> _Job 1_: In the patent appeal opinion, what is the only reference cited against the claims?

[begin Text provided]

Court of Customs and Patent Appeals
Mar 4, 1946
154 F.2d 133 (C.C.P.A. 1946)

Opinion

Patent Appeals No. 5098.

March 4, 1946.

Appeal from Board of Patent Appeals of United States Patent Office, Serial No. 382,946.

Proceedings in the matter of the application of John Weijlard and others for a patent. From a decision of the Board of Appeals of the United States Patent Office affirming the decision of the primary examiner in rejecting the application, the applicants appeal.

Affirmed.

Joseph N. Nielsen, of New York City (Thomas F.H. Leyden, of New York City, of counsel), for appellants.

W.W. Cochran, of Washington, D.C. (E.L. Reynolds, of Washington, D.C., of counsel), for Commissioner of Patents.

Before GARRETT, Presiding Judge, and BLAND, HATFIELD, JACKSON, and O'CONNELL, Associate Judges.


This is an appeal from the decision of the Board of Appeals of the United States Patent Office affirming the action of the Primary Examiner in finally rejecting, as non-inventive over prior art cited, all the claims (eight in number) of appellants' application, serial No. 382,946, for patent on "Crystalline Non-Hygroscopic Calcium Pantothenate and Process of Preparing the Same."

Claims numbered 1, 2, 3, and 4 are drawn to the product, and claims 5, 6, 7, and 8 to the process of making it.

Claim 1 is the broadest of the product claims, and claim 5 the broadest of the process claims. They read:

"1. Crystalline nonhygroscopic calcium pantothenate, substantially insoluble in methanol at ordinary room temperature, and exhibiting anisotropism when examined under polarized light.

"5. The process of making hygroscopic calcium pantothenate nonhygroscopic comprising crystallizing said hygroscopic salt from a lower aliphatic alcohol."

The limitations in the other claims are not of importance so far as the issue here involved is concerned, and those claims need not be quoted since, concededly, all the claims stand or fall together.

The only reference cited is an article described in the decisions below as "Williams et al., J. Am. Chem. Soc., Vol. 60, pp. 2719-22."

As we understand it, appellants' product is a vitamin in crystalline form. We further understand that the original "raw material" source (or at least the "richest convenient natural source") is liver. However, no processing of the basic material is involved in this controversy.

[end Text provided]
[begin Records supplied]

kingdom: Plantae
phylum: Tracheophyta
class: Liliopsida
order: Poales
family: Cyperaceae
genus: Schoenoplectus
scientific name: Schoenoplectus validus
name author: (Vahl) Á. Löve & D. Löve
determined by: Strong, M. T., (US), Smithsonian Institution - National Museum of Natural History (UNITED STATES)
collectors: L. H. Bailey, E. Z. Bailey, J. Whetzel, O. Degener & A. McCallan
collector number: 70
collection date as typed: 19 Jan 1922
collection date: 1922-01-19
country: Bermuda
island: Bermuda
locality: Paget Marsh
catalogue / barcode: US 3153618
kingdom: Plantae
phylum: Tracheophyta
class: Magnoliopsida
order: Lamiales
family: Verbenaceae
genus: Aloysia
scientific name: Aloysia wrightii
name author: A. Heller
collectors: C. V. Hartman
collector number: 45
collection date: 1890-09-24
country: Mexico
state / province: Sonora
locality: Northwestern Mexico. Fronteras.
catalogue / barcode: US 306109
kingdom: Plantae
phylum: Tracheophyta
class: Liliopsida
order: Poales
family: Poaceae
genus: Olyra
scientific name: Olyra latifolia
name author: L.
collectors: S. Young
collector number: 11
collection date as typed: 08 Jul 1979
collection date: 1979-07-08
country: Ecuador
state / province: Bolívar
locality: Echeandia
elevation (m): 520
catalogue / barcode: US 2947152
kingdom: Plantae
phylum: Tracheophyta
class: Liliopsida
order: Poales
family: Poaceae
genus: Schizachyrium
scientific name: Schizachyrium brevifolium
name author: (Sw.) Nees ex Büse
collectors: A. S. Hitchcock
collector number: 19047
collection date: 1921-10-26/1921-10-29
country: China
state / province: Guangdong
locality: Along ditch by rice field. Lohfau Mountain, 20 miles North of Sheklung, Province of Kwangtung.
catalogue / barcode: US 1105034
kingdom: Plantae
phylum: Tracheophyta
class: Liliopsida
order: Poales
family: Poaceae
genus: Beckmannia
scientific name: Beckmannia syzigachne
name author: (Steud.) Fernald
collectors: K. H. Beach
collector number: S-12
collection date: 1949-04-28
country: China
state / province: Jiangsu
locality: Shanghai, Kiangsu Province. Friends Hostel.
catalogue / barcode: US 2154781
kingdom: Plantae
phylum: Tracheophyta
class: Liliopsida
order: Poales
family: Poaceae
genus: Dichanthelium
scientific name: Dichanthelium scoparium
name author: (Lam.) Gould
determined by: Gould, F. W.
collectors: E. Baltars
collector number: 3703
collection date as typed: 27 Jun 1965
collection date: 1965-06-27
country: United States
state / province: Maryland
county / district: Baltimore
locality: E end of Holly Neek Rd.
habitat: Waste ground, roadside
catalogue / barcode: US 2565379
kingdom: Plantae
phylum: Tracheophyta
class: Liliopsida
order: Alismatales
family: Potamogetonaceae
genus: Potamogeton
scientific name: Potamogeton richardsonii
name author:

[end Records supplied]

> _Job 2_: Reproduce word for word the pressed specimen records listing from its first line through the line containing "locality: Echeandia", with both ends included.

> _Task result 1_: An article described as "Williams et al., J. Am. Chem. Soc., Vol. 60, pp. 2719-22."

> _Task result 2_:
kingdom: Plantae
phylum: Tracheophyta
class: Liliopsida
order: Poales
family: Cyperaceae
genus: Schoenoplectus
scientific name: Schoenoplectus validus
name author: (Vahl) Á. Löve & D. Löve
determined by: Strong, M. T., (US), Smithsonian Institution - National Museum of Natural History (UNITED STATES)
collectors: L. H. Bailey, E. Z. Bailey, J. Whetzel, O. Degener & A. McCallan
collector number: 70
collection date as typed: 19 Jan 1922
collection date: 1922-01-19
country: Bermuda
island: Bermuda
locality: Paget Marsh
catalogue / barcode: US 3153618
kingdom: Plantae
phylum: Tracheophyta
class: Magnoliopsida
order: Lamiales
family: Verbenaceae
genus: Aloysia
scientific name: Aloysia wrightii
name author: A. Heller
collectors: C. V. Hartman
collector number: 45
collection date: 1890-09-24
country: Mexico
state / province: Sonora
locality: Northwestern Mexico. Fronteras.
catalogue / barcode: US 306109
kingdom: Plantae
phylum: Tracheophyta
class: Liliopsida
order: Poales
family: Poaceae
genus: Olyra
scientific name: Olyra latifolia
name author: L.
collectors: S. Young
collector number: 11
collection date as typed: 08 Jul 1979
collection date: 1979-07-08
country: Ecuador
state / province: Bolívar
locality: Echeandia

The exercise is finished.